Шахов оказался скуп на слова и в суждениях прям и резок. Резкость эта не оттолкнула, однако, Никишина, ибо он видел в Шахове горячую убежденность. Скуповатая горячность Шахова была колюча, но побуждала к действию. После разговора с маймаксанцем Никишин почувствовал себя деятельней, оживленней.
Часа полтора спустя Никишин вернулся в свой угол. Старик сидел разувшись и укоризненно глядел на ноги.
- Что у тебя, дед, с ногами? - спросил Никишин сочувственно.
- Пухнут, - сказал старик, всё глядя на свои ноги, будто упрекал их в чем-то. - Пухнут и пухнут, скажи на милость. Прежде и в помине этого не было.

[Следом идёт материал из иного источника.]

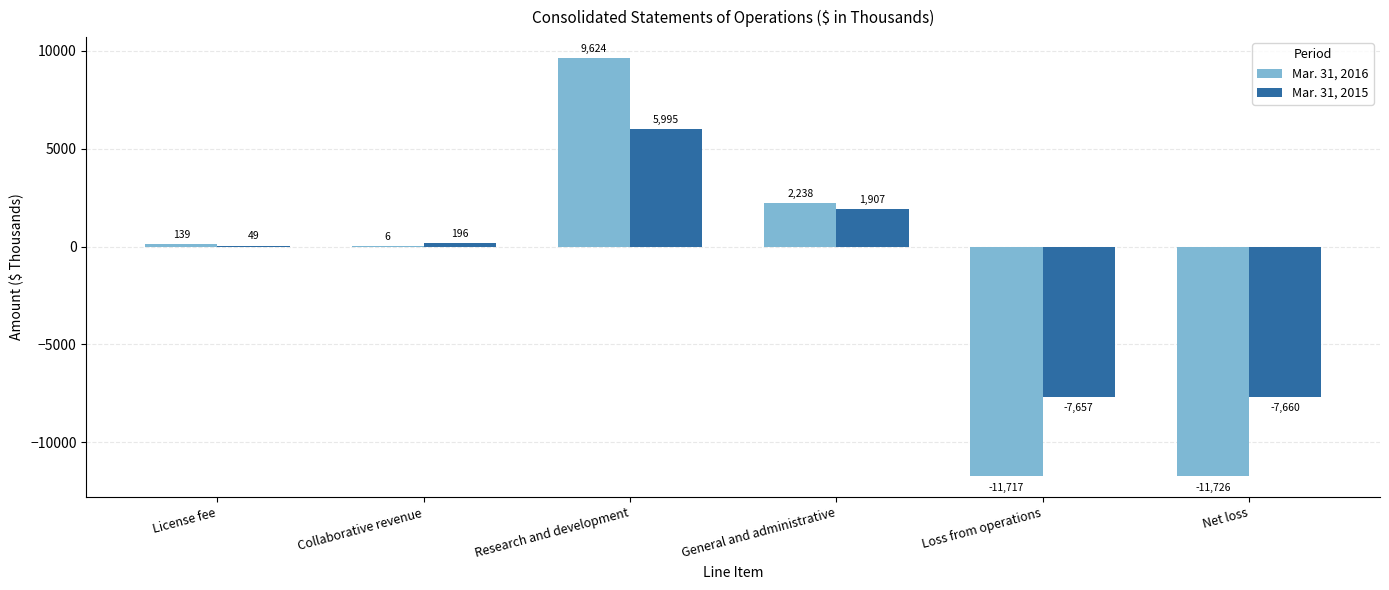

How many groups of bars are there?

6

А теперь на вот, как на грех. Позовут к начальству, а как пойдешь!
Он сокрушенно качал головой, и, казалось, его удручало не то, что ноги болят и пухнут, а то, что вдруг его позовут к начальству и тогда обнаружится, что ноги его в неисправности.
Ночью ноги у старика сильно разболелись, а назавтра он еле двигался. Ещё через сутки он слег и больше уже не вставал. Никишин почувствовал, что и у него с ногами что-то неладное. Появилась, кроме того, нестерпимая ломота в крестце. С каждым днем Никишину становилось всё хуже. Большую часть дня он лежал. Ноги распухли, покрылись большими синими пятнами, десны стали рыхлыми и тоже посинели, зубы шатались. Всё это было знакомо тюремным сидельцам - цинга была их постоянным спутником. Спустя неделю в камере уже было четверо цинготных, а спустя ещё день умер заболевший прежде всех старик. Тюремщики не торопились вынести покойника, он лежал в своем углу маленький, сухонький, с застывшим на лице недоумением, и Никишину казалось, будто он всё ещё повторяет про себя свое присловье - «за что заарестовали, в толк не возьму».